With that, Xu opened a wider debate on street vendors in China. Authorities periodically crack down on street sellers, who often operate without a license, while at other times they turn a blind eye to them or even encourage them to revitalize the local economy. In Shanghai, for example, street peddling was officially prohibited until the new regulations published last year which allowed street sellers to operate in certain areas and time periods as designated by local authorities. But reports in May suggested that applications to sell are still being ignored, with multiple government agencies refusing to take responsibility for implementing the new law.

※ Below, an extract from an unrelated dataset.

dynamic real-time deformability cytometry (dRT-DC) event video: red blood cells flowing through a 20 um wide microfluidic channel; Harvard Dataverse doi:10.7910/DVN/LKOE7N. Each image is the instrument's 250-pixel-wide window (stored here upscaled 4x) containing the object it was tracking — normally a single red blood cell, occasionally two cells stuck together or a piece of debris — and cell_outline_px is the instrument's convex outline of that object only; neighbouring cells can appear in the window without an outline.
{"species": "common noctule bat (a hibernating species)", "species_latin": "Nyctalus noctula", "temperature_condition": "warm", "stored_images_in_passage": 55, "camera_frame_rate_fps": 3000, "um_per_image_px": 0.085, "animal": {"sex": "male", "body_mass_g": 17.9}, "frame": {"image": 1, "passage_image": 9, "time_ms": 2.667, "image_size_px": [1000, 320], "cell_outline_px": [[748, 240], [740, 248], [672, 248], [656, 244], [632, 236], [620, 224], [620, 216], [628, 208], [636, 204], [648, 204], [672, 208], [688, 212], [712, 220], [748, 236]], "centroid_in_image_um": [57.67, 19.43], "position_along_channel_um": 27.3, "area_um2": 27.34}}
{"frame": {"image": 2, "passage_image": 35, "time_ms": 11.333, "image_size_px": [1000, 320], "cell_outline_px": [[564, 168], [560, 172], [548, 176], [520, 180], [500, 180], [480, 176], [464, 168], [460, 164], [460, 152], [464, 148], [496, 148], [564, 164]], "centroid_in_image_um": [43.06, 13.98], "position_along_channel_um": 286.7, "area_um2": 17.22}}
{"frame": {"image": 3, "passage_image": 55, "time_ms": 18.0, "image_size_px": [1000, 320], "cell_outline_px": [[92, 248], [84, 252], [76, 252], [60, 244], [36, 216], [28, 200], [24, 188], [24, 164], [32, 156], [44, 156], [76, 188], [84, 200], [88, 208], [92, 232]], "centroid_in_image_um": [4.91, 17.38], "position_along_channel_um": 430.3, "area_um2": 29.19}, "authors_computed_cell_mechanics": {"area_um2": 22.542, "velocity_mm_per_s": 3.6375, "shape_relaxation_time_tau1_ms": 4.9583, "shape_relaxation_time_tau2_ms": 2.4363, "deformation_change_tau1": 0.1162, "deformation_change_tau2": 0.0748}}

Despite operating in a legal gray area, some frogs persist in what can be a profitable business venture. Frog costumes are available on e-commerce platform Taboao for around 250 yuan, and baby frog balloons for around 3 yuan; with balloons reportedly being sold to customers for 20 yuan on the streets, frogs can break even after selling just 15 of their children.
Stories of the people inside the costumes have become popular too. Social media posts showed that beneath the green clothing are just regular people, some elderly or even with physical disabilities. Though for Tong, the original frog, it was mainly about having fun, for others the costume represents a chance to make some much-needed cash. “I saw a girl in a frog costume crying after being bullied by a group of kids,” one netizen claimed in a comment under an article on the people wearing the frog costumes by News Weekly on May 16. That article summed up the feelings of many with its headline: “Once the frogs take off their heads, I can’t laugh anymore.”